Lumbee
ETHNONYMS: Cherokees, Croatans, Indians of Robeson County, Scuffletonians
The Lumbee are English-speaking descendants of the remnants of various Native American groups who now live principally along the Lumbee River in Robeson County, North Carolina, and in adjacent counties in North and South Carolina. The Lumbee number about forty thousand, making them the fifth largest American Indian group in the United States and the largest in the East. Today Lumbee are found in small concentrations in Greensboro, North Carolina, Baltimore, Philadelphia, and Detroit, although most migrants do return to Robeson County. Lumbee ancestry includes tribal groups that largely disappeared from the Carolinas in the eighteenth century and perhaps some African and European intermixture as well, leading to their classification as American Isolates. Lumbee oral tradition traces their ancestry to Sir Walter Raleigh's lost colony at Roanoke. Today, Lumbee self-identity is based on having a socially defined Lumbee parent and no socially defined African-American parent.

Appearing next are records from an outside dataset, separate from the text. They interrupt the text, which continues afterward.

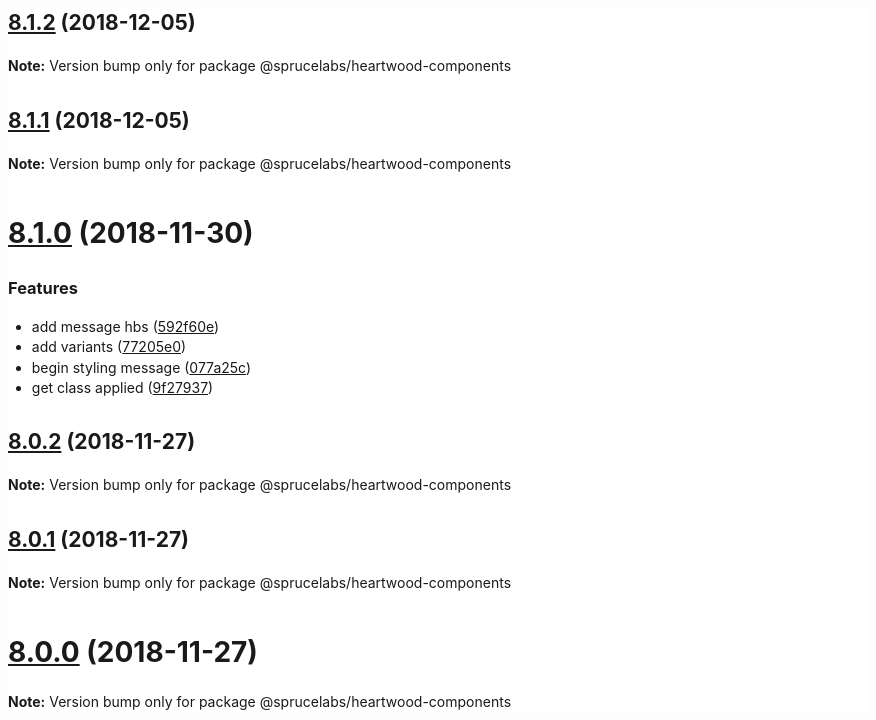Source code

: ## [8.1.2](https://github.com/sprucelabsai/sprucebot-heartwood/compare/v8.1.1...v8.1.2) (2018-12-05)

**Note:** Version bump only for package @sprucelabs/heartwood-components





## [8.1.1](https://github.com/sprucelabsai/sprucebot-heartwood/compare/v8.1.0...v8.1.1) (2018-12-05)

**Note:** Version bump only for package @sprucelabs/heartwood-components





# [8.1.0](https://github.com/sprucelabsai/sprucebot-heartwood/compare/v8.0.2...v8.1.0) (2018-11-30)


### Features

* add message hbs ([592f60e](https://github.com/sprucelabsai/sprucebot-heartwood/commit/592f60e))
* add variants ([77205e0](https://github.com/sprucelabsai/sprucebot-heartwood/commit/77205e0))
* begin styling message ([077a25c](https://github.com/sprucelabsai/sprucebot-heartwood/commit/077a25c))
* get class applied ([9f27937](https://github.com/sprucelabsai/sprucebot-heartwood/commit/9f27937))





## [8.0.2](https://github.com/sprucelabsai/sprucebot-heartwood/compare/v8.0.1...v8.0.2) (2018-11-27)

**Note:** Version bump only for package @sprucelabs/heartwood-components





## [8.0.1](https://github.com/sprucelabsai/sprucebot-heartwood/compare/v8.0.0...v8.0.1) (2018-11-27)

**Note:** Version bump only for package @sprucelabs/heartwood-components





# [8.0.0](https://github.com/sprucelabsai/sprucebot-heartwood/compare/v7.9.1...v8.0.0) (2018-11-27)

**Note:** Version bump only for package @sprucelabs/heartwood-components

In the nineteenth century the Lumbee shared a common culture and life-style with their White neighbors that included landownership, farming, and Baptist and Methodist religious affiliation. Until 1835 they also shared the same civil rights, but in that year the Lumbee, along with other "free persons of color" in North Carolina, were stripped of most of those rights and began to suffer discrimination and impoverishment at the hands of Whites that persisted until well after the Civil War. In the 1880s the prejudice they faced lessened to a degree and some of their civil rights were restored. During the 1960s Lumbee began to develop a pan-Indian consciousness and increasingly became politically active.
From the late 1800s well into the twentieth century the Lumbee were employed mostly as farm laborers and sharecroppers and occupied a depressed social stratum in a society dominated by White farmers and landowners. Beginning early in the twentieth century the modernization of farming in the region reduced labor demands, resulting in unemployment and underemployment for the Lumbee. In the 1960s industrial development in Robeson County offered some hope. Most Lumbee, however, were not able to take advantage of the new job opportunities as they lacked the necessary skills and education, a product of more than a century of "separate, but equal" schools. In the 1960s Lumbee began to move into white-collar and skilled blue-collar occupations, but those doing so have been forced to migrate to urban areas to find employment.
Bibliography
Blu, Karen I. (1980). The Lumbee Problem: The Making of an Indian People. Cambridge: Cambridge University Press.
Evans, W. McKee (1979). "The North Carolina Lumbees: From Assimilation to Revitalization." In Southeastern Indians, edited by Walter L. Williams, 49-71. Athens: University of Georgia Press.
Makofsky, Abraham (1980). "Tradition and Change in the Lumbee Indian Community in Baltimore." Maryland Historical Magazine 75:55-71.